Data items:
★ ★ ★ ★ ★ ★ ★
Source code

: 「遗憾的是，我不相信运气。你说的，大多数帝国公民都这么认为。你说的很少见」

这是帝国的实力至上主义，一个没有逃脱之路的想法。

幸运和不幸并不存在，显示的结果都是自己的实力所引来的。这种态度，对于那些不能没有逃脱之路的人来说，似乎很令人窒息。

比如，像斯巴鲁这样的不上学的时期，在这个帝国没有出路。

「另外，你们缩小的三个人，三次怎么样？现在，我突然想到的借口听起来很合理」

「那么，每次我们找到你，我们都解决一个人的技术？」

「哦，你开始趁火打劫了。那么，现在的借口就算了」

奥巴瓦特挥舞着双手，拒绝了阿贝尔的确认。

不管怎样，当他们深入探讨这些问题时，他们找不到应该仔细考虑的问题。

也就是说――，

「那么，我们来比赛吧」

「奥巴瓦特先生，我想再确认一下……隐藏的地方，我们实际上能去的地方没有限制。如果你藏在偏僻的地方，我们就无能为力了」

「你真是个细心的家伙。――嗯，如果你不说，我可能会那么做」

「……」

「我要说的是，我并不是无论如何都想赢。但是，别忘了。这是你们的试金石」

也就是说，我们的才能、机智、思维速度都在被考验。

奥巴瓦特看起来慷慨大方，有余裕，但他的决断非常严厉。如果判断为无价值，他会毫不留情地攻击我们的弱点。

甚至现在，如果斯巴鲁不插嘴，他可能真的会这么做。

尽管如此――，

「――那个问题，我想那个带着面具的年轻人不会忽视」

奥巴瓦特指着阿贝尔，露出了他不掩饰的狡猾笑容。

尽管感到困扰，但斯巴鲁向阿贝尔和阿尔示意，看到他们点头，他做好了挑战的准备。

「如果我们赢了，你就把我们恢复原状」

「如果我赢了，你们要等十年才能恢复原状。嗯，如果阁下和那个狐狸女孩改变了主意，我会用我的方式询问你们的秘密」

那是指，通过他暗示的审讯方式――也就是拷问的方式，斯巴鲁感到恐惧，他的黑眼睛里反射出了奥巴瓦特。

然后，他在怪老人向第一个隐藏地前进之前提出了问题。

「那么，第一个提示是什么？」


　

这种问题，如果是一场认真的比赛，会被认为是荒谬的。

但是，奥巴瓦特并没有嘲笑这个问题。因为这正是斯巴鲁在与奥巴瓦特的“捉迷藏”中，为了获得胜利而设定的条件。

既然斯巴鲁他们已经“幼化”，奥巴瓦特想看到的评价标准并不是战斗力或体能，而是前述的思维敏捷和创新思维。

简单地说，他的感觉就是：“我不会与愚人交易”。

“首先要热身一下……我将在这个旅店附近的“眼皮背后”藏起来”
★ ★ ★ ★ ★ ★ ★
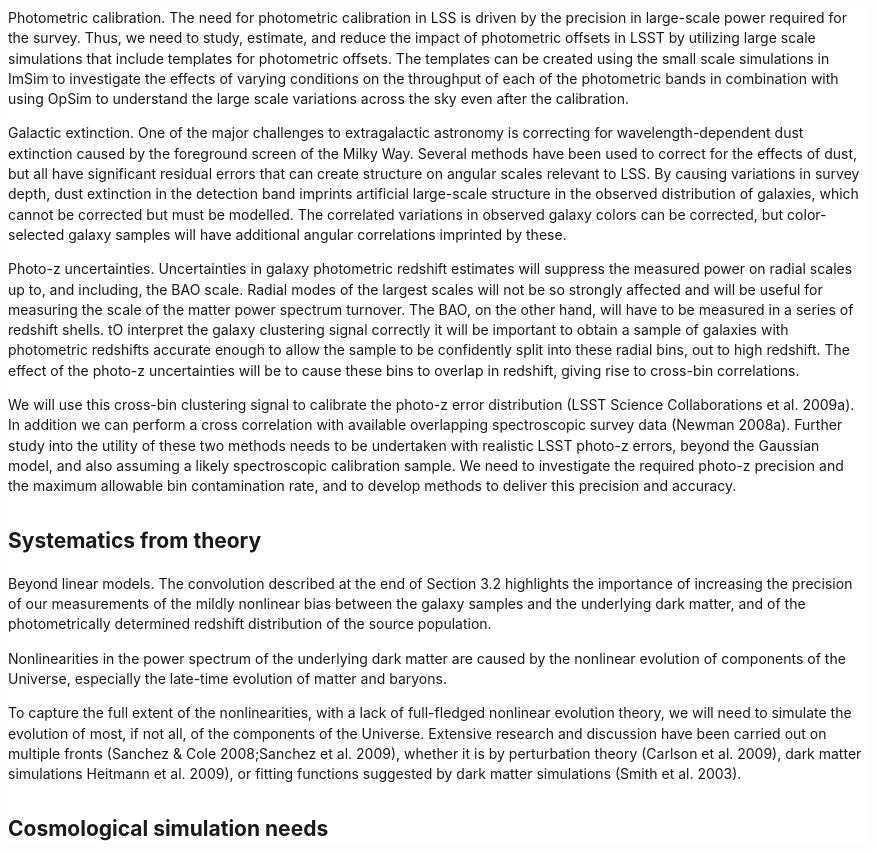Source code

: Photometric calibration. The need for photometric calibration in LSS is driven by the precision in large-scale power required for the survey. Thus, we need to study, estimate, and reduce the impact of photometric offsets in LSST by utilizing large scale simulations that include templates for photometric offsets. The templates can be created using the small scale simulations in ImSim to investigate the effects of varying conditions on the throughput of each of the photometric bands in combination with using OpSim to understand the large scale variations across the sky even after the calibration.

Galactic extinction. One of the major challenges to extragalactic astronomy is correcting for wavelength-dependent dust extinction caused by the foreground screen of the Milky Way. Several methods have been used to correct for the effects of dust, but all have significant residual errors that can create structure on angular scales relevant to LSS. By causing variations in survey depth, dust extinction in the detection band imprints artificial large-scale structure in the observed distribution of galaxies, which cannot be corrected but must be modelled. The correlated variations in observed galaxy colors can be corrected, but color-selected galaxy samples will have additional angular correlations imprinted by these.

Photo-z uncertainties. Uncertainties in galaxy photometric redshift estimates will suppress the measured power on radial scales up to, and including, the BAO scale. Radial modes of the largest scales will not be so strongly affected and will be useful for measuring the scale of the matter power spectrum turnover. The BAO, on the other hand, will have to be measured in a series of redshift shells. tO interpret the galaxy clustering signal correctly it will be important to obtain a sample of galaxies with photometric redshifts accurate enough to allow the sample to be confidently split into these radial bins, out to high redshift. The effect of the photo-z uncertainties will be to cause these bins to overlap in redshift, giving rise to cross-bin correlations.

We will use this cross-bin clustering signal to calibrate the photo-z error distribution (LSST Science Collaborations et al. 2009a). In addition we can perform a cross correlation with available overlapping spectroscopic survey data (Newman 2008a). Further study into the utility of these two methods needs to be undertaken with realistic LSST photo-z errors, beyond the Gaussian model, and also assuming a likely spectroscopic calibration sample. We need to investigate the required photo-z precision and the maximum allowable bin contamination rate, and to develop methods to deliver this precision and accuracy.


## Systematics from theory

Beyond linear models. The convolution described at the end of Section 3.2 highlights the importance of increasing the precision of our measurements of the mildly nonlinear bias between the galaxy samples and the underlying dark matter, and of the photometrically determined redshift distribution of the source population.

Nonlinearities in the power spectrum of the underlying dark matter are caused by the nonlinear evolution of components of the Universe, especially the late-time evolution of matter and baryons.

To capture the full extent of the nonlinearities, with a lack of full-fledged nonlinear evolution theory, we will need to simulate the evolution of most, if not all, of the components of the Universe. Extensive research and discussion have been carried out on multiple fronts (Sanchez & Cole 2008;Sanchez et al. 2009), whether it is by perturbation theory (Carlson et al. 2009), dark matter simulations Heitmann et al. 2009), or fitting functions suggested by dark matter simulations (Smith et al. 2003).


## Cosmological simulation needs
★ ★ ★ ★ ★ ★ ★
Required action:
Across the records above, return every line that contains the word "have".

Your solution:
Galactic extinction. One of the major challenges to extragalactic astronomy is correcting for wavelength-dependent dust extinction caused by the foreground screen of the Milky Way. Several methods have been used to correct for the effects of dust, but all have significant residual errors that can create structure on angular scales relevant to LSS. By causing variations in survey depth, dust extinction in the detection band imprints artificial large-scale structure in the observed distribution of galaxies, which cannot be corrected but must be modelled. The correlated variations in observed galaxy colors can be corrected, but color-selected galaxy samples will have additional angular correlations imprinted by these.
Photo-z uncertainties. Uncertainties in galaxy photometric redshift estimates will suppress the measured power on radial scales up to, and including, the BAO scale. Radial modes of the largest scales will not be so strongly affected and will be useful for measuring the scale of the matter power spectrum turnover. The BAO, on the other hand, will have to be measured in a series of redshift shells. tO interpret the galaxy clustering signal correctly it will be important to obtain a sample of galaxies with photometric redshifts accurate enough to allow the sample to be confidently split into these radial bins, out to high redshift. The effect of the photo-z uncertainties will be to cause these bins to overlap in redshift, giving rise to cross-bin correlations.
To capture the full extent of the nonlinearities, with a lack of full-fledged nonlinear evolution theory, we will need to simulate the evolution of most, if not all, of the components of the Universe. Extensive research and discussion have been carried out on multiple fronts (Sanchez & Cole 2008;Sanchez et al. 2009), whether it is by perturbation theory (Carlson et al. 2009), dark matter simulations Heitmann et al. 2009), or fitting functions suggested by dark matter simulations (Smith et al. 2003).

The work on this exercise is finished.